I had no expectations of ever using my secret chamber God forbid! I wished to preserve it as a memorial, that was all. Over the following few years I thought very little about it, though after the searchers began paying their little visits I used it to hide a few tracts and pamphlets that would otherwise have been confiscated and burned. No one else knew of its existence but Monk, to whom it had become a place of endless wonder. Often I could hear him thumping about inside, playing what I thought were mysterious little games. But then one day I raised the hatch in the boot-cupboard and peered inside to discover that he had furnished it with odds and ends such as a three-legged stool, candles, a blanket, reading material, even an old chamber-pot scavenged from somewhere. I suspected him of harbouring plans to take up residence. It was, after all, roughly the size of his own little bedchamber and probably no more uncomfortable.

But one evening as I sat in my armchair I heard a fierce banging from behind the wall and rushed upstairs to catch him in the act of driving nails through the soles of three pairs of old boots and into the top of the wooden hatch. Under interrogation he explained he was devising things so that when he opened the trapdoor and slipped inside the chamber-like so-the pairs of boots would remain in place after the lid was closed. The entrance was thereby disguised. Clever, was it not? He had popped out of the hole and was panting heavily. I agreed that it certainly was. There was no need to ask what had prompted his inspiration. Only three nights earlier the searchers had burst through his door and thrust the burning lantern into his face.

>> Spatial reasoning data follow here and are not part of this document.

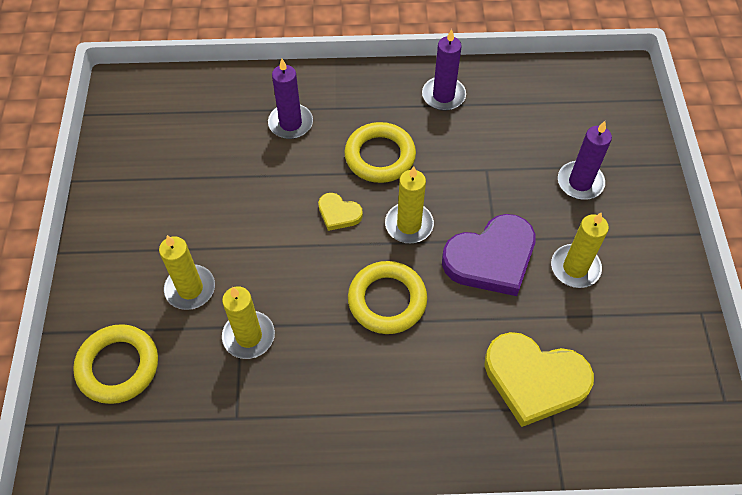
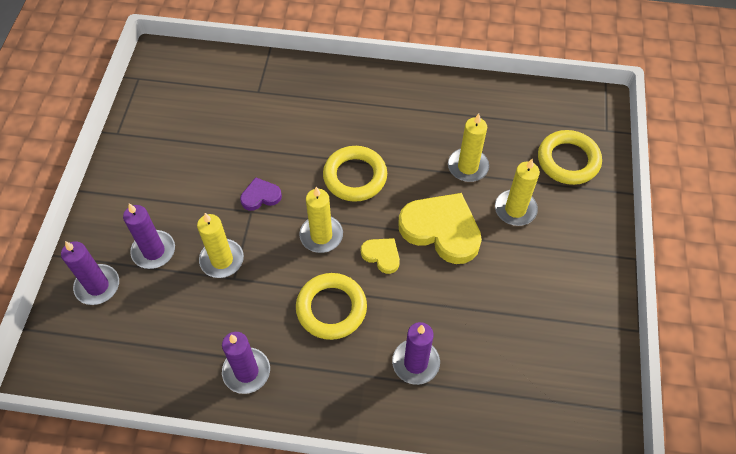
camera: 170 degrees left, 0 degrees up
purple heart [442,214,536,296] -> purple heart [240,177,282,211], size x0.49
yellow heart [484,332,594,427] -> yellow heart moved to [398,193,482,264]
yellow candle [551,212,609,288] -> yellow candle moved to [197,213,244,278]
none -> purple candle [61,241,119,305]

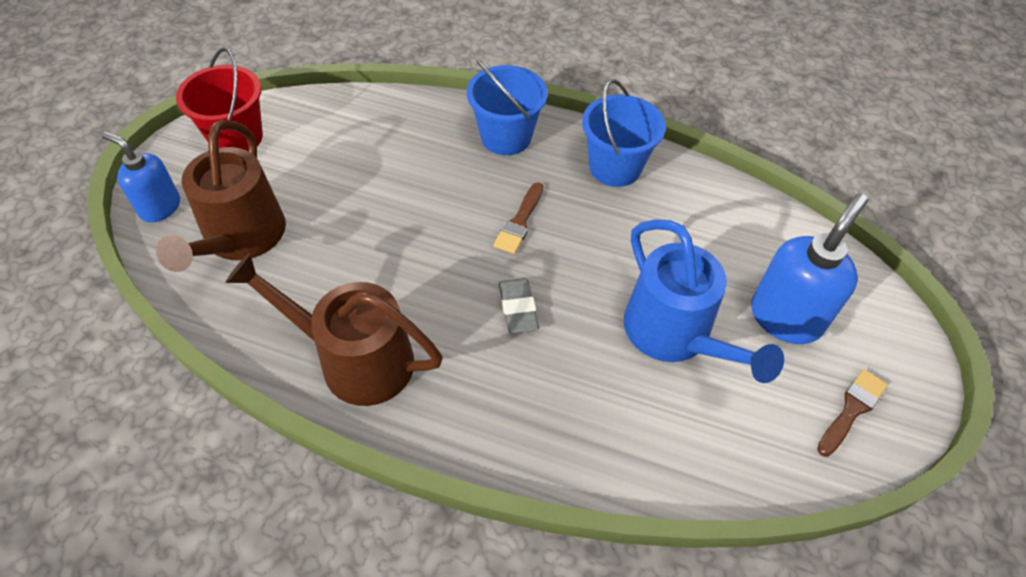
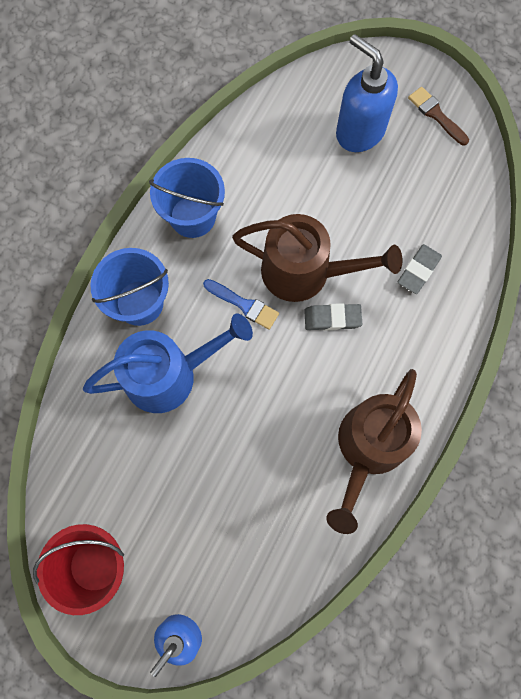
camera: 80 degrees left, 20 degrees up
brown watering can [156,120,286,272] -> brown watering can moved to [232,214,402,302]
brown brush [493,182,543,254] -> blue brush [203,279,279,330]
blue watering can [624,219,784,383] -> blue watering can moved to [83,313,253,413]
none -> grey eraser [398,244,442,294]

'Well done,' I repeated. I had decided to forgive him the boots, which I hardly ever wore. 'Yes, quite ingenious.' But as I peered into the tiny chamber I was reminded of the priest crouching in the darkness, praying for the preservation of his clandestine life and quiet mission. 'But let us hope we never have occasion to test it.'

We closed the door and crawled out of the cupboard. Then for months on end-sometimes much longer-I would think no more about the little cell concealed behind my study wall.

***

'Mr. Inchbold.' A whisper. The grip on my neck had tightened. 'This way, sir. Up. Follow me…'

We ascended quickly, our shadows vaulting up the steps before us. Past the study and the bedchamber, round another landing, then up another curling flight. From below came flashes of torchlight and a rapid thunder of feet. All stealth had now been abandoned. I heard a voice shouting after us, then a thud and a curse as our pursuers were tripped by the fifth stair from the landing. They picked themselves up, cursed again, renewed their pursuit. I heard a voice shouting my name.